AUSZUG -
NATURSCHUTZ heute - Winter 2022
Mitgliedermagazin des NABU (Naturschutzbund Deutschland) e.V.

Zu wenig Wasser, zu viel Salz
Wie weiter nach dem Oder-Fischsterben?

von Nicole Flöper


Inzwischen ist klar, wie es zu dem dramatischen Fischsterben in der Oder kommen konnte: Es war menschengemacht. Erhöhter Salzgehalt führte zum Wachstum einer Alge, die giftige Substanzen erzeugte. Die Uhr tickt, denn so eine Katastrophe kann sich an jedem anderen Fluss in Deutschland wiederholen.

Der Sommer 2022 war für alle hart: Krieg in der Ukraine, Klimakrise und Hitzewelle - fast täglich erreichten uns neue Schreckensmeldungen. Im August schockierten Bilder von Massen toter Fische an der Oder. Nach zwei Monaten Aufklärungsarbeit kam dann das Ergebnis: Neben einer bereits bestehenden permanenten Strapazierung des Flussökosystems durch industrielle Einleitungen gilt als letztendlicher Auslöser der sprunghaft gestiegene Salzgehalt. Dieser führte zur Blüte einer Brackwasseralge, die für Fische und andere Wasserorganismen tödliche Substanzen erzeugte.

Offen ist allerdings, wie die Brackwasseralge Prymnesium parvum, die normalerweise in Küstengewässern vorkommt, ins Binnenland geraten konnte. Klar ist: Durch die extreme Wetterlage in diesem Sommer mit hohen Temperaturen und geringem Wasserabfluss wurde die Salzeinleitung kaum verdünnt und die Algenblüte extrem begünstigt. Dies führte zur Katastrophe.

Davon sind auch Neunaugen, Muscheln, Krebse, Wasserflöhe, eine ganze Generation von Insekten im Larvenstadium und Vögel betroffen. Die Vögel finden kein Futter mehr, denn die Insekten und Flussbewohner sind verendet.

Regelmäßiges Fischsterben in Polen

"Die Oder ist kein sauberer Fluss. Es gibt seit Jahren ganz massive Abwassereinleitungen - vor allem in Polen. Wir wissen von Kolleg*innen vor Ort, dass Fischsterben dort regelmäßig auftritt. Die polnischen Naturschützer*innen waren daher überhaupt nicht überrascht. Für sie war nur interessant, dass das jetzt plötzlich so weit reicht", beurteilt Rocco Buchta, Leiter des NABU-Instituts für Fluss- und Auenökologie, die Situation. Es kommt häufig vor, dass chemische Abwässer und Salze in Flüsse geleitet werden, auch in Deutschland - und gerade Salze sind nicht alle meldepflichtig.

[Gespeicherte Datensätze]
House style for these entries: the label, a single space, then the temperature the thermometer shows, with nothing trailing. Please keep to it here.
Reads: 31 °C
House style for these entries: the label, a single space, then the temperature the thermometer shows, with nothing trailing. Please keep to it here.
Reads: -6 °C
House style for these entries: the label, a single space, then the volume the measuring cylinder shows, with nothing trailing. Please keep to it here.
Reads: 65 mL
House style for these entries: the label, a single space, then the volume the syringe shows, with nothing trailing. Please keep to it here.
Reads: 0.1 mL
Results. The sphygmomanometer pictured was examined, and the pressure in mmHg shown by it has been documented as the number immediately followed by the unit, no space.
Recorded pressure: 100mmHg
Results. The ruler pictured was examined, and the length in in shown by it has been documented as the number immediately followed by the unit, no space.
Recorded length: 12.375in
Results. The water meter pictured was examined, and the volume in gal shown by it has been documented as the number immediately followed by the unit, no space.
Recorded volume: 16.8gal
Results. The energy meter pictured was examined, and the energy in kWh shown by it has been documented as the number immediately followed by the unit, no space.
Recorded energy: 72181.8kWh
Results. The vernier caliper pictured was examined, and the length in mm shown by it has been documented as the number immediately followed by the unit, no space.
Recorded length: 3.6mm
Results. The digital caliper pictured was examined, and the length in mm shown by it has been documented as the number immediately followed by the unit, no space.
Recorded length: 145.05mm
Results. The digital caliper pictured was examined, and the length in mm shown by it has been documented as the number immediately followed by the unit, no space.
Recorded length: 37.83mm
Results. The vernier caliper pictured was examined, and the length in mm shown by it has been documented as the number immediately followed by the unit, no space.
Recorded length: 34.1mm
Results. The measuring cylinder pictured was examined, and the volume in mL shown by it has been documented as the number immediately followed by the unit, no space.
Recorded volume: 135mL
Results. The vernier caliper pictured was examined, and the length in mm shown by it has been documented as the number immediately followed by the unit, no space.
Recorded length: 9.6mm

ZUR AUFGABE -
Fassen Sie den Absatz des Auszugs, der mit „Offen ist allerdings“ beginnt, als knappe Stichpunktliste zusammen und behalten Sie dabei seine wesentlichen Fakten bei.

LÖSUNG -
- Ungeklärt: wie die Brackwasseralge Prymnesium parvum, sonst in Küstengewässern heimisch, ins Binnenland gelangte
- Gesichert: Die extreme Sommerwetterlage mit hohen Temperaturen und geringem Wasserabfluss verdünnte die Salzeinleitung kaum.
- Dadurch wurde die Algenblüte stark begünstigt, was zur Katastrophe führte.